> _Extracted data_:
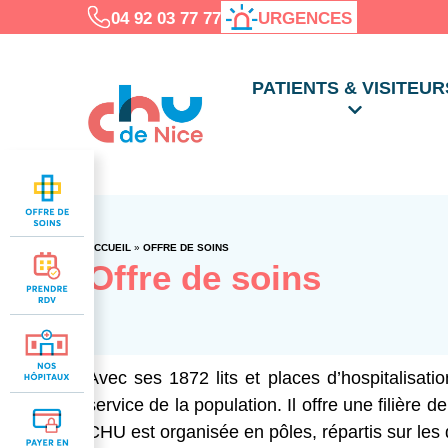
04 92 03 77 77
URGENCES
PATIENTS & VISITEUR
ACCUEIL
»
OFFRE DE SOINS
Offre de soins
Avec ses 1872 lits et places d’hospitalisati
service de la population. Il offre une filière
CHU est organisée en pôles, répartis sur les d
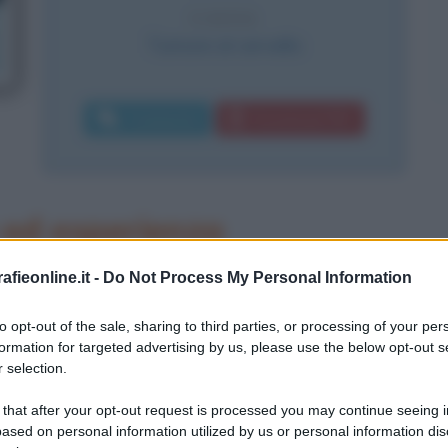
CAUSA
Tumore al cervello
Commenta
Download PDF
 ed esperienza
fieonline.it -
Do Not Process My Personal Information
to opt-out of the sale, sharing to third parties, or processing of your per
formation for targeted advertising by us, please use the below opt-out s
 selection.
 that after your opt-out request is processed you may continue seeing i
ased on personal information utilized by us or personal information dis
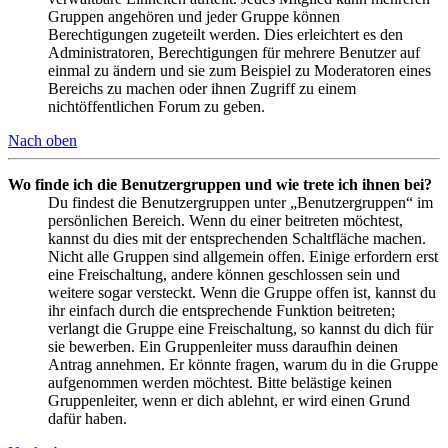
Gruppen angehören und jeder Gruppe können
Berechtigungen zugeteilt werden. Dies erleichtert es den
Administratoren, Berechtigungen für mehrere Benutzer auf
einmal zu ändern und sie zum Beispiel zu Moderatoren eines
Bereichs zu machen oder ihnen Zugriff zu einem
nichtöffentlichen Forum zu geben.
Nach oben
Wo finde ich die Benutzergruppen und wie trete ich ihnen bei?
Du findest die Benutzergruppen unter „Benutzergruppen“ im
persönlichen Bereich. Wenn du einer beitreten möchtest,
kannst du dies mit der entsprechenden Schaltfläche machen.
Nicht alle Gruppen sind allgemein offen. Einige erfordern erst
eine Freischaltung, andere können geschlossen sein und
weitere sogar versteckt. Wenn die Gruppe offen ist, kannst du
ihr einfach durch die entsprechende Funktion beitreten;
verlangt die Gruppe eine Freischaltung, so kannst du dich für
sie bewerben. Ein Gruppenleiter muss daraufhin deinen
Antrag annehmen. Er könnte fragen, warum du in die Gruppe
aufgenommen werden möchtest. Bitte belästige keinen
Gruppenleiter, wenn er dich ablehnt, er wird einen Grund
dafür haben.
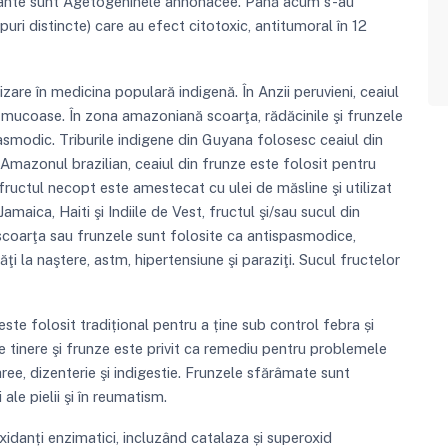
plante sunt Agetogeninele annonacee. Până acum s-au
uri distincte) care au efect citotoxic, antitumoral în 12
izare în medicina populară indigenă. În Anzii peruvieni, ceaiul
r mucoase. În zona amazoniană scoarţa, rădăcinile şi frunzele
pasmodic. Triburile indigene din Guyana folosesc ceaiul din
n Amazonul brazilian, ceaiul din frunze este folosit pentru
i fructul necopt este amestecat cu ulei de măsline şi utilizat
 Jamaica, Haiti şi Indiile de Vest, fructul şi/sau sucul din
; scoarţa sau frunzele sunt folosite ca antispasmodice,
ltăţi la naştere, astm, hipertensiune şi paraziţi. Sucul fructelor
este folosit tradițional pentru a ține sub control febra și
le tinere şi frunze este privit ca remediu pentru problemele
iaree, dizenterie şi indigestie. Frunzele sfărâmate sunt
ale pielii şi în reumatism.
xidanți enzimatici, incluzând catalaza și superoxid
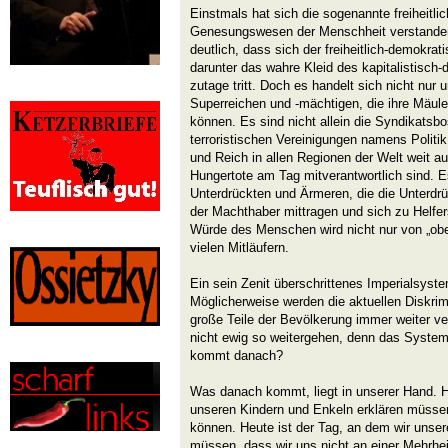
Einstmals hat sich die sogenannte freiheitl
Genesungswesen der Menschheit verstanden
deutlich, dass sich der freiheitlich-demokra
darunter das wahre Kleid des kapitalistisch-
zutage tritt. Doch es handelt sich nicht nu
Superreichen und -mächtigen, die ihre Mäuler
können. Es sind nicht allein die Syndikatsbo
terroristischen Vereinigungen namens Politi
und Reich in allen Regionen der Welt weit a
Hungertote am Tag mitverantwortlich sind. 
Unterdrückten und Ärmeren, die die Unterdr
der Machthaber mittragen und sich zu Helfer
Würde des Menschen wird nicht nur von „obe
vielen Mitläufern.
Ein sein Zenit überschrittenes Imperialsyste
Möglicherweise werden die aktuellen Disk
große Teile der Bevölkerung immer weiter ve
nicht ewig so weitergehen, denn das System
kommt danach?
Was danach kommt, liegt in unserer Hand. H
unseren Kindern und Enkeln erklären müssen
können. Heute ist der Tag, an dem wir unser
müssen, dass wir uns nicht an einer Mehrhei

> _What is being asked_: Every line of the data above is to be set down exactly; the pictures are not.

> _Solution for this problem_:
04 92 03 77 77
URGENCES
PATIENTS & VISITEUR
ACCUEIL
»
OFFRE DE SOINS
Offre de soins
Avec ses 1872 lits et places d’hospitalisati
service de la population. Il offre une filière
CHU est organisée en pôles, répartis sur les d
CAUSA
Tumore al cervello
Commenta
Download PDF
 ed esperienza
fieonline.it -
Do Not Process My Personal Information
to opt-out of the sale, sharing to third parties, or processing of your per
formation for targeted advertising by us, please use the below opt-out s
 selection.
 that after your opt-out request is processed you may continue seeing i
ased on personal information utilized by us or personal information dis
Gruppen angehören und jeder Gruppe können
Berechtigungen zugeteilt werden. Dies erleichtert es den
Administratoren, Berechtigungen für mehrere Benutzer auf
einmal zu ändern und sie zum Beispiel zu Moderatoren eines
Bereichs zu machen oder ihnen Zugriff zu einem
nichtöffentlichen Forum zu geben.
Nach oben
Wo finde ich die Benutzergruppen und wie trete ich ihnen bei?
Du findest die Benutzergruppen unter „Benutzergruppen“ im
persönlichen Bereich. Wenn du einer beitreten möchtest,
kannst du dies mit der entsprechenden Schaltfläche machen.
Nicht alle Gruppen sind allgemein offen. Einige erfordern erst
eine Freischaltung, andere können geschlossen sein und
weitere sogar versteckt. Wenn die Gruppe offen ist, kannst du
ihr einfach durch die entsprechende Funktion beitreten;
verlangt die Gruppe eine Freischaltung, so kannst du dich für
sie bewerben. Ein Gruppenleiter muss daraufhin deinen
Antrag annehmen. Er könnte fragen, warum du in die Gruppe
aufgenommen werden möchtest. Bitte belästige keinen
Gruppenleiter, wenn er dich ablehnt, er wird einen Grund
dafür haben.
plante sunt Agetogeninele annonacee. Până acum s-au
uri distincte) care au efect citotoxic, antitumoral în 12
izare în medicina populară indigenă. În Anzii peruvieni, ceaiul
r mucoase. În zona amazoniană scoarţa, rădăcinile şi frunzele
pasmodic. Triburile indigene din Guyana folosesc ceaiul din
n Amazonul brazilian, ceaiul din frunze este folosit pentru
i fructul necopt este amestecat cu ulei de măsline şi utilizat
 Jamaica, Haiti şi Indiile de Vest, fructul şi/sau sucul din
; scoarţa sau frunzele sunt folosite ca antispasmodice,
ltăţi la naştere, astm, hipertensiune şi paraziţi. Sucul fructelor
este folosit tradițional pentru a ține sub control febra și
le tinere şi frunze este privit ca remediu pentru problemele
iaree, dizenterie şi indigestie. Frunzele sfărâmate sunt
ale pielii şi în reumatism.
xidanți enzimatici, incluzând catalaza și superoxid
Einstmals hat sich die sogenannte freiheitl
Genesungswesen der Menschheit verstanden
deutlich, dass sich der freiheitlich-demokra
darunter das wahre Kleid des kapitalistisch-
zutage tritt. Doch es handelt sich nicht nu
Superreichen und -mächtigen, die ihre Mäuler
können. Es sind nicht allein die Syndikatsbo
terroristischen Vereinigungen namens Politi
und Reich in allen Regionen der Welt weit a
Hungertote am Tag mitverantwortlich sind. 
Unterdrückten und Ärmeren, die die Unterdr
der Machthaber mittragen und sich zu Helfer
Würde des Menschen wird nicht nur von „obe
vielen Mitläufern.
Ein sein Zenit überschrittenes Imperialsyste
Möglicherweise werden die aktuellen Disk
große Teile der Bevölkerung immer weiter ve
nicht ewig so weitergehen, denn das System
kommt danach?
Was danach kommt, liegt in unserer Hand. H
unseren Kindern und Enkeln erklären müssen
können. Heute ist der Tag, an dem wir unser
müssen, dass wir uns nicht an einer Mehrhei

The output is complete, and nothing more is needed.